Mazda 626 '95 wady wrodzone?
Dozgonnie przekonany o ponadwiekowej trwałości aut japońskich chciałbym drogą kupna wejść w posiadanie Mazady 626 z okolic rocznika 95. Zakładając, że warsztatowo radzę sobie z każdą robotą mechaniczną mam pytanie:
-czy da się w kilku punktach wymienić te rzeczy, na które powinno się zwrócić uwagę przy kupnie tego modelu (chodzi tylko o kwestie mechaniczne)?
-czy to prawda, że kupno uzywanego Comprexa jest równie niebezpieczne jak wejście z 5000 zł do kasyna?
-czy samochód ten znosi jako-tako holowanie przyczepy (takiej lawety z rajdóweczką na pokładzie czyli z 1100 kg)? Chodzi mi o to czy nadwozie znosi tak wyrafinowane tortury i nie wydłuża się z wiekiem
-czy da się w kilku punktach wymienić te rzeczy, na które powinno się zwrócić uwagę przy kupnie tego modelu (chodzi tylko o kwestie mechaniczne)?
-czy to prawda, że kupno uzywanego Comprexa jest równie niebezpieczne jak wejście z 5000 zł do kasyna?
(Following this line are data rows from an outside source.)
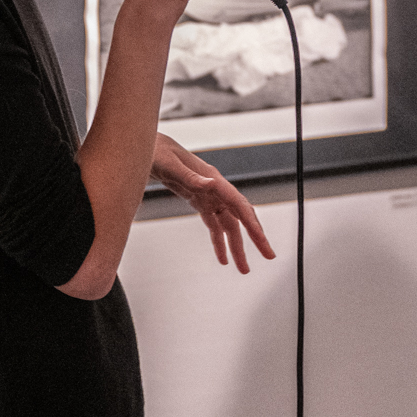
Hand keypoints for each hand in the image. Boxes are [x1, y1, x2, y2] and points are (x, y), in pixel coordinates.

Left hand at [150, 134, 271, 271]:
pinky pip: (214, 225)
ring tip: (243, 268)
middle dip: (255, 237)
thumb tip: (210, 184)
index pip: (239, 205)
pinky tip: (222, 258)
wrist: (147, 148)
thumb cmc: (157, 152)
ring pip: (228, 225)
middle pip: (240, 217)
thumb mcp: (169, 164)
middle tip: (269, 256)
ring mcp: (208, 196)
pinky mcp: (199, 201)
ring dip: (237, 246)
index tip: (262, 240)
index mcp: (213, 179)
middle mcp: (215, 188)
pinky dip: (219, 242)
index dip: (252, 223)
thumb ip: (190, 176)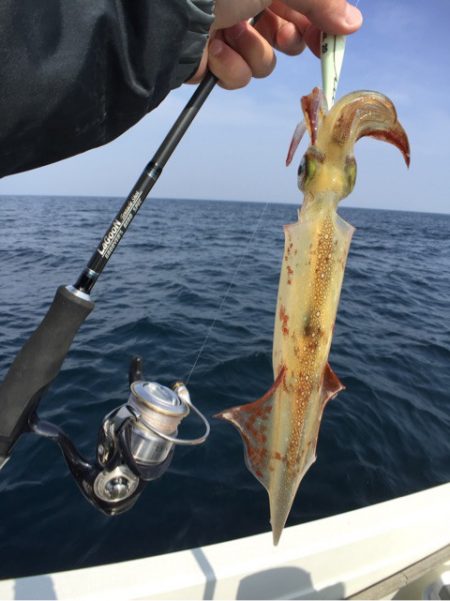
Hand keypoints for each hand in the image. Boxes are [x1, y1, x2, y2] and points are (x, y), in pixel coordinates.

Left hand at [188, 0, 361, 88]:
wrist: (170, 12)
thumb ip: (320, 0)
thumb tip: (353, 23)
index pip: (305, 7)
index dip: (321, 25)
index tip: (332, 43)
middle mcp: (249, 5)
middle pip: (289, 36)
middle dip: (286, 38)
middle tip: (282, 35)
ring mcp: (231, 34)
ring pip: (265, 61)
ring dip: (253, 50)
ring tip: (234, 32)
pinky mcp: (214, 61)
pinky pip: (239, 77)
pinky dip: (229, 65)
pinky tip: (213, 48)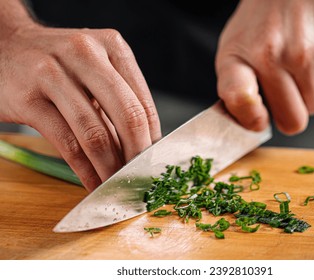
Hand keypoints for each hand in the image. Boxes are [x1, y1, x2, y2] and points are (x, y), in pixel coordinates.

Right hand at [0, 23, 160, 190]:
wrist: (5, 46)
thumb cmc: (60, 64)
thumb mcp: (95, 67)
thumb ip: (119, 99)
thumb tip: (144, 146)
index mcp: (111, 45)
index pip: (142, 102)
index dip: (153, 138)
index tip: (155, 160)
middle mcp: (85, 53)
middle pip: (127, 115)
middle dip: (137, 154)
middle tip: (141, 176)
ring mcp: (53, 74)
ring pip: (95, 134)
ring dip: (110, 168)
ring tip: (117, 185)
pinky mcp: (28, 98)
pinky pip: (66, 144)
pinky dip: (84, 170)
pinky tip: (93, 182)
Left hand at [216, 0, 313, 133]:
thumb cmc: (261, 19)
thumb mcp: (233, 50)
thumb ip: (236, 89)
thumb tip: (252, 124)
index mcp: (239, 58)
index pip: (240, 100)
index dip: (252, 119)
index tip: (259, 120)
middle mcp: (271, 57)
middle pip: (292, 121)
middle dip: (289, 112)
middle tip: (282, 93)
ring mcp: (304, 54)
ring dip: (307, 94)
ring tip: (295, 67)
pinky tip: (310, 56)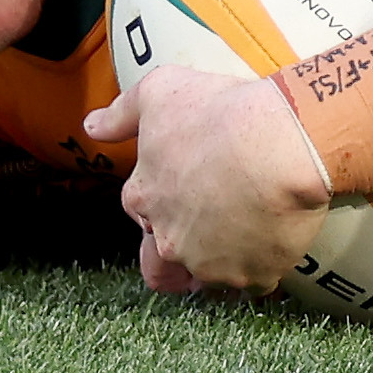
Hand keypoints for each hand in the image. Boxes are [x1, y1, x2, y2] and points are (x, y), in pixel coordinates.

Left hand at [82, 68, 331, 295]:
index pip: (139, 212)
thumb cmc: (220, 114)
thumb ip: (122, 113)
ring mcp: (211, 264)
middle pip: (162, 264)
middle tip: (206, 229)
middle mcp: (169, 241)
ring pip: (209, 276)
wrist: (280, 145)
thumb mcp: (159, 92)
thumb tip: (93, 126)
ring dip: (221, 259)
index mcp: (144, 198)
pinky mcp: (253, 276)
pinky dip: (262, 263)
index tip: (184, 184)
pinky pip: (255, 280)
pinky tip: (274, 236)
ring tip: (246, 230)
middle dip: (176, 254)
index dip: (161, 197)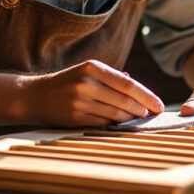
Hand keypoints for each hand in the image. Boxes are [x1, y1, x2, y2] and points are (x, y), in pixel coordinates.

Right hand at [21, 60, 163, 127]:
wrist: (34, 96)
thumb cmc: (67, 82)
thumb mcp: (87, 71)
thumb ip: (112, 77)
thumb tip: (137, 87)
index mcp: (93, 68)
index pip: (128, 84)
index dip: (147, 96)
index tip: (159, 105)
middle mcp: (86, 84)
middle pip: (124, 101)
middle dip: (143, 110)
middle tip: (153, 115)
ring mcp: (80, 102)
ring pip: (115, 115)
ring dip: (131, 119)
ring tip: (139, 120)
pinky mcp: (75, 118)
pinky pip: (102, 124)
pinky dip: (115, 126)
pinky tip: (122, 125)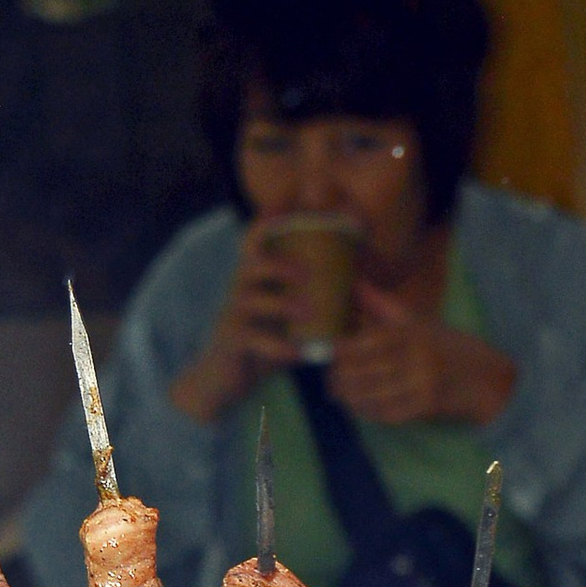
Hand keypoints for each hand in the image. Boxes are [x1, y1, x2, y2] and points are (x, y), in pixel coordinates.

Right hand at [169, 223, 310, 428]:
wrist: (224, 380)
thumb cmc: (261, 345)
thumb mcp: (287, 322)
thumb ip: (316, 306)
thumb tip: (361, 297)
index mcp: (254, 278)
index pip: (255, 241)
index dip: (268, 222)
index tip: (288, 206)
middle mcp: (239, 290)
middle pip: (249, 264)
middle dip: (277, 264)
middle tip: (306, 273)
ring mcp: (232, 315)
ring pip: (248, 300)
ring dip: (279, 304)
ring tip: (307, 312)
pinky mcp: (230, 342)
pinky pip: (251, 339)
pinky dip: (277, 347)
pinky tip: (299, 354)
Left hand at [329, 277, 516, 429]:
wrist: (486, 378)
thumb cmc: (449, 346)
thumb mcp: (421, 321)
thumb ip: (385, 306)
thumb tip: (356, 285)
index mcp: (411, 332)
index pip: (366, 342)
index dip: (342, 350)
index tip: (328, 353)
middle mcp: (415, 356)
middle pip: (367, 370)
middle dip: (343, 378)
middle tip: (329, 382)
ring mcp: (421, 383)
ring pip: (375, 393)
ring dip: (352, 398)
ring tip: (338, 396)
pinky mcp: (427, 405)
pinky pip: (390, 412)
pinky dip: (370, 412)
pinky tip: (358, 409)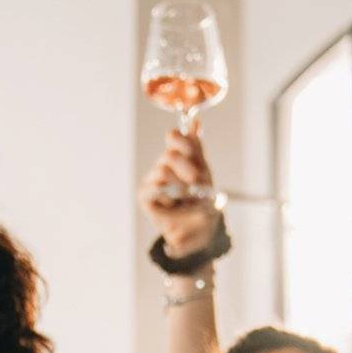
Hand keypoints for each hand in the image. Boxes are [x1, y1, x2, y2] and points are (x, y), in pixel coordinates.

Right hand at [136, 126, 220, 256]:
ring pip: (162, 170)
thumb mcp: (205, 173)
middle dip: (187, 169)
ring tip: (188, 199)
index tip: (194, 154)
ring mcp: (153, 180)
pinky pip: (153, 188)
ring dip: (181, 186)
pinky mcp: (145, 196)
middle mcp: (163, 165)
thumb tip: (196, 121)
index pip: (174, 137)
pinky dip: (168, 195)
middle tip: (197, 184)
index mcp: (178, 156)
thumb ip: (197, 148)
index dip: (183, 141)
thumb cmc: (203, 202)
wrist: (200, 231)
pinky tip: (175, 204)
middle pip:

-czy samochód ten znosi jako-tako holowanie przyczepy (takiej lawety z rajdóweczką na pokładzie czyli z 1100 kg)? Chodzi mi o to czy nadwozie znosi tak wyrafinowane tortury i nie wydłuża się z wiekiem
trasa – box – trasa itd. z tą różnicą że tu co 150tyś
Ciekawe .... to ile teraz kolega wlewa oleju na 10 tysięcy?